Across the records below, how many lines include the string "équipes"? State the number and nothing more.
____________
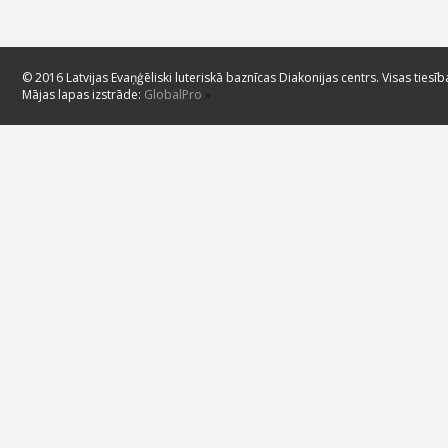
© 2016 Latvijas Evaņģēliski luteriskā baznīcas Diakonijas centrs. Visas tiesīb
Mājas lapas izstrāde:
GlobalPro
»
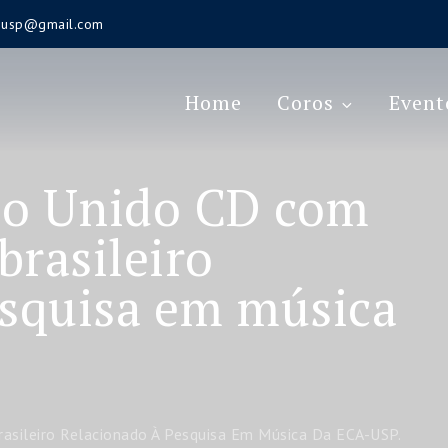
s.usp@gmail.com
Home
Coros
Event
no Unido CD com
brasileiro
esquisa em música
asileiro Relacionado À Pesquisa Em Música Da ECA-USP.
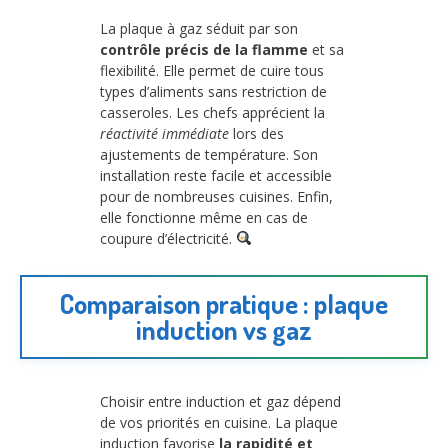
La plaque à gaz séduit par son
contrôle précis de la flamme
et sa
flexibilité. Elle permet de cuire tous
types d’aliments sans restriction de
casseroles. Les chefs apprécient la
réactivité immédiate
lors des
ajustements de température. Son
installation reste facile et accessible
pour de nombreuses cuisines. Enfin,
elle fonctionne même en cas de
coupure d’électricité.
Comparaison pratique : plaque
induction vs gaz
Choisir entre induction et gaz dépend
de vos priorités en cuisine. La plaque
induction favorise
la rapidité et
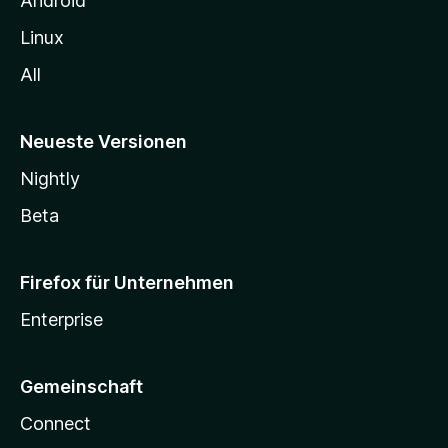
Android
Linux
All
Neueste Versionen
Nightly
Beta
Firefox für Unternehmen
Enterprise
Gemeinschaft
Connect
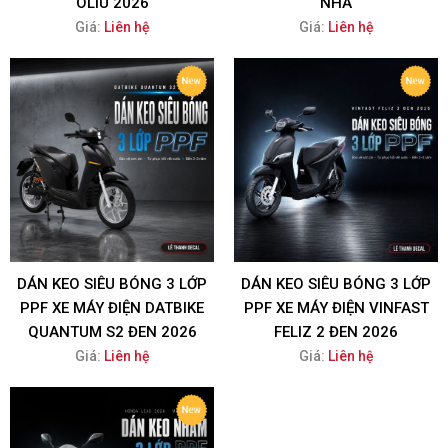
OLIU 2026
NHÀ
Giá:
Liên hệ
Giá:
Liên hệ
DÁN KEO SIÊU BÓNG 3 LỚP
DÁN KEO SIÊU BÓNG 3 LỚP
PPF XE MÁY ĐIỆN DATBIKE
PPF XE MÁY ĐIỆN VINFAST
QUANTUM S2 ĐEN 2026
FELIZ 2 ĐEN 2026
Giá:
Liên hệ
Giá:
Liên hệ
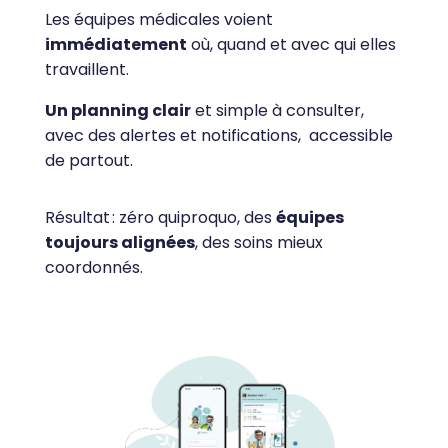
Les équipes médicales voient
immédiatement
où, quand et avec qui elles
travaillent.
Un planning clair
et simple à consulter,
avec des alertes et notifications, accessible
de partout.
Résultat : zéro quiproquo, des
équipes
toujours alignées
, des soins mieux
coordonnés.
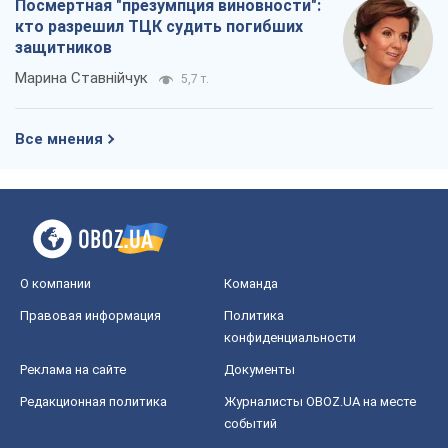
Посмертная "презумпция виновности":
кто разрешил ТЦК судить погибших
защитников
Марина Ставнійчук
5,7 т.
Все мнения
О компании
Команда
Правовая информация
Политика
конфиденциальности
Реклама на сайте
Документы
Редакционная политика
Журналисты OBOZ.UA на месте
событий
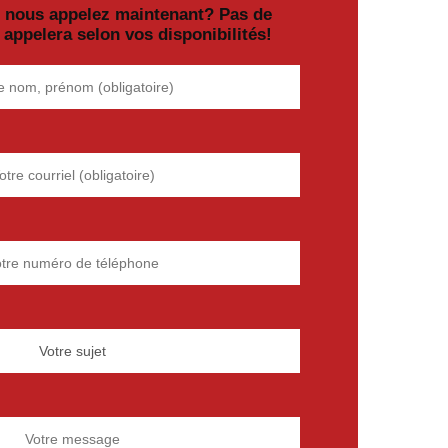
e nous appelez maintenant? Pas de
 appelera selon vos disponibilités!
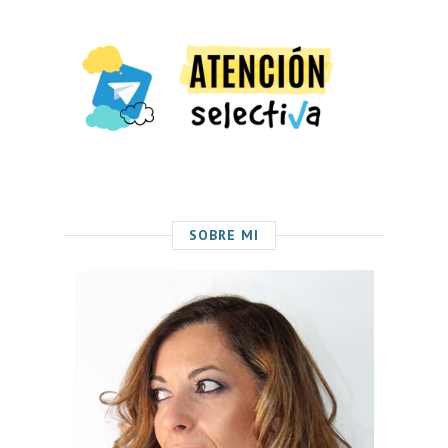
SOBRE MI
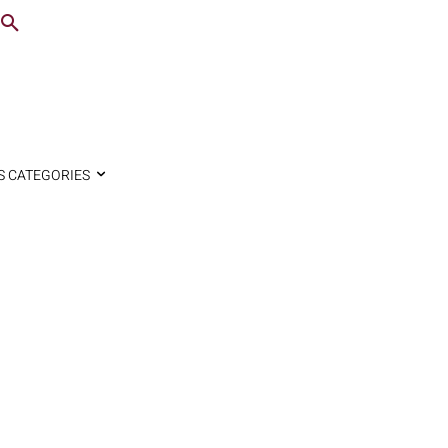
S CATEGORIES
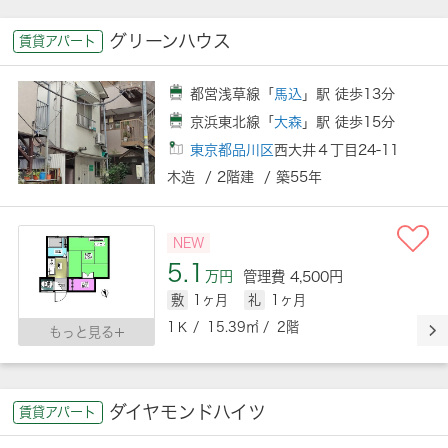
グリーンハウス
賃貸アパート
都営浅草線「
馬込
」駅 徒歩13分
京浜東北線「
大森
」駅 徒歩15分
東京都品川区
西大井４丁目24-11
木造 / 2階建 / 築55年
NEW
5.1
万円
管理費 4,500円
敷
1ヶ月
礼
1ヶ月
1Ｋ / 15.39㎡ / 2階
もっと見る
ダイヤモンドハイツ
賃貸アパート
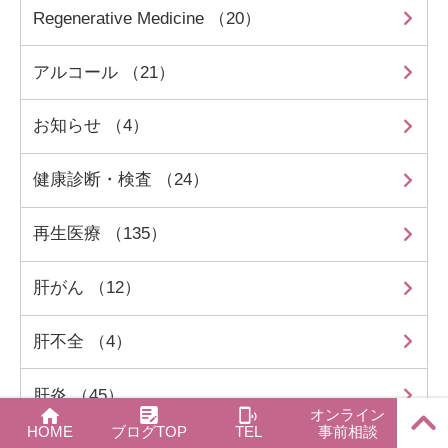
Regenerative Medicine （20）
アルコール （21）
お知らせ （4）
健康診断・検査 （24）
再生医療 （135）
肝がん （12）
肝不全 （4）
肝炎 （45）
オンライン
PAGE
HOME
ブログTOP
TEL
事前相談
TOP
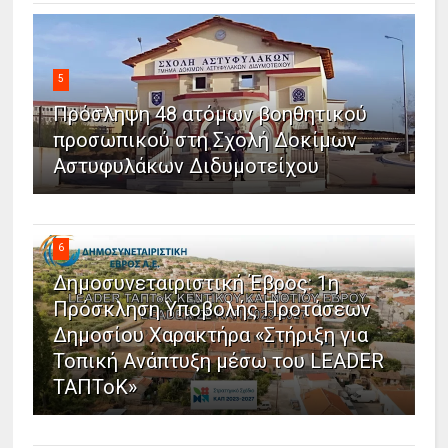
5
Πρόσληψη 48 ατόμων βοηθητικού
προσωπικού στη Σχολή Δοκίμων
Αστυφυλάκων Διδυμοτείχου
6
Δημοσυνεταιριστική Έβρος: 1η
Πρόσκληση Υποβολής Προτάσεων
Δημοσίου Χαρακτήρα «Στήριξη για
Τοπική Ανάπτυξη μέσω του LEADER
ΤΑΠΤοΚ»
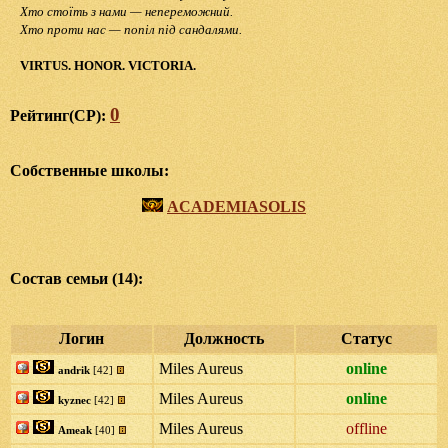
Хто стоїть з нами — непереможний.
Хто проти нас — попіл під сандалями.
VIRTUS. HONOR. VICTORIA.
0
Рейтинг(CP):
Собственные школы:
ACADEMIASOLIS
Состав семьи (14):
Логин
Должность
Статус
Miles Aureus
online
andrik
[42]
Miles Aureus
online
kyznec
[42]
Miles Aureus
offline
Ameak
[40]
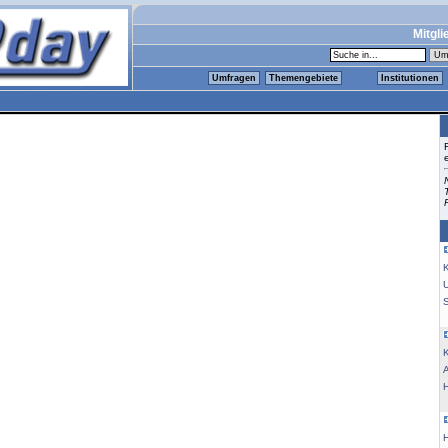
Mitgli
Umfragen
Themengebiete
Institutionen
K
K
____________
### EXERCISE RESULT
2